Whilst the President is preaching austerity and belt tightening some bureaucrats seem hell bent on treating governance as business as usual. The money channelled into wasteful, profligate and outlandish items and projects should have been pumped into the productive sector thus creating the much needed employment and job opportunities for our army of unemployed youths.
Politics is still the fastest means of getting rich in Nigeria. The Buhari government should make it less attractive but it would only happen if and when the Federal Government tightens its own belt. Instead of making provision for white elephant projects and ostentatious living Government should embark on aggressive industrialisation and invest heavily in agriculture, food production, preservation, processing and distribution.
The Governors would have nothing new to learn when the Federal Government itself fails to operate austerity measures. Right now the binge continues. All talk of a fight against corruption thus becomes meaningless and a charade, if care is not taken.
Another area that makes for stealing and corruption to thrive is what the President has described as the rot in the Judiciary. I will however only go far as to say that all is not well with the Judiciary.
The Judiciary is the last hope of the masses. It is the last bastion of the fight against corruption and the bulwark upon which democracy is founded. Yet in Nigeria it is bleeding dangerously. The conditions of service of our Judges need to be looked into and the entire system overhauled. A poor judge would always fall for big or even cheap temptation.
In other countries Judges are the highest paid individuals because it is recognised that they are needed to sanitise the society and everything must therefore be done to make them comfortable and thus relatively incorruptible. Similarly, a miserable police force would go the same way.
An underfunded EFCC, ICPC, Special Fraud Unit, CID, SSS, or whatever nomenclature we give them would collapse under the weight of corruption. All these agencies combined lack the capacity and capability to investigate the horrendous cases at hand. At the rate we are going, most of the cases would stall as always and we may be back to square one unless we change a lot of things around from the way they are presently configured.

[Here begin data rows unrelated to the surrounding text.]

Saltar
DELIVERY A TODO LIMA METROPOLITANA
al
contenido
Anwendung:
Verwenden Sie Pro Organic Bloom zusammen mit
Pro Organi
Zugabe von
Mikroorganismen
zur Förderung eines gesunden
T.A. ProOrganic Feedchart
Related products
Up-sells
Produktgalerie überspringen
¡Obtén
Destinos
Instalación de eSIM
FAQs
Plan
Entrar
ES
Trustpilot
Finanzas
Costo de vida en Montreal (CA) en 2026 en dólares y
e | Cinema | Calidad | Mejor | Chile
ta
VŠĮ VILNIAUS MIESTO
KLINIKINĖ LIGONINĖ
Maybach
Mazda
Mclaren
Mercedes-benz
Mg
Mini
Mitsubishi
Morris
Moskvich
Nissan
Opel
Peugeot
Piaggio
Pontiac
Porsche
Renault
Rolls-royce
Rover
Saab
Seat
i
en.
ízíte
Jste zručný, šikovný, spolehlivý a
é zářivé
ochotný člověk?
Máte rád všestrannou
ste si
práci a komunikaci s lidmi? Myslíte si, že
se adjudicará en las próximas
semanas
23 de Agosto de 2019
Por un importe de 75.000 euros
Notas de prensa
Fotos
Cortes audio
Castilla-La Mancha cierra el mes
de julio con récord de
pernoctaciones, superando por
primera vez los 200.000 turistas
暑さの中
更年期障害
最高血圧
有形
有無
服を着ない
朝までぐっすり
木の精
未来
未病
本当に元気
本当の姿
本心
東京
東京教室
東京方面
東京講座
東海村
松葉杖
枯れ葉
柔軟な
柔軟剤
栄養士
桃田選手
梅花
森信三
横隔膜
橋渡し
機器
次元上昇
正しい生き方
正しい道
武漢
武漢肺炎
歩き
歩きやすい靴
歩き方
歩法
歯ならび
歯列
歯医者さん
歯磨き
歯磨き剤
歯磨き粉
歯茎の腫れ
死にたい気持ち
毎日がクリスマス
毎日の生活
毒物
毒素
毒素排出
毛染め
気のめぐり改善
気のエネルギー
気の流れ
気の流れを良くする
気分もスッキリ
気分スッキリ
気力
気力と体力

Perhaps however the biggest sign that deliverance may never come our way is the fact that Government itself is guilty of stealing from the people. How else can you explain a government that fails to pay its workers at the end of each month not to mention one that does not pay for months on end and still expects dedication, forthrightness and loyalty from its civil servants?
To compound matters you have the case of a government which fails to pay pensions on time, or sometimes even at all, to public servants who have rendered loyal and stellar services to their Fatherland. What do you expect those pensioners to tell their children about government service and integrity? The younger generation is ultimately afraid of becoming impoverished like their parents when old age comes knocking invariably.
There are many more examples and I have merely chosen two from the extreme ends of the scale but the sum total is that unless the Government itself stops short-changing the people the loyalty it seeks and craves will only be a mirage. Government must first start this corruption crusade from within by embarking on policies which demonstrate that it understands that loyalty is reciprocal and is not a one-way street. Until then not even deliverance or exorcism can save us!